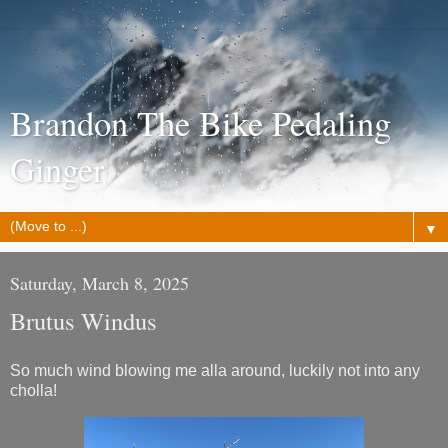
Brandon The Bike Pedaling
Ginger
▼
Saturday, March 8, 2025
Brutus Windus
So much wind blowing me alla around, luckily not into any
cholla!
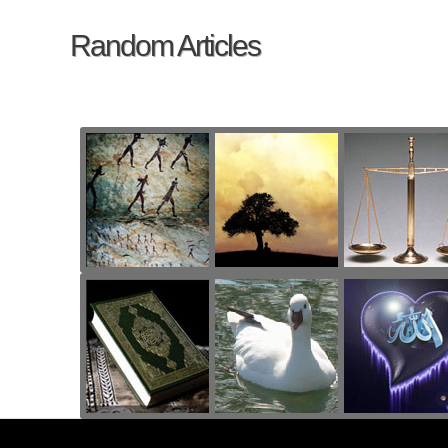
Random Articles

__GOAL OF THE EXERCISE__
Determine how many lines in the items above contain the word "blowing", and give only that number.

__TASK OUTPUT__
1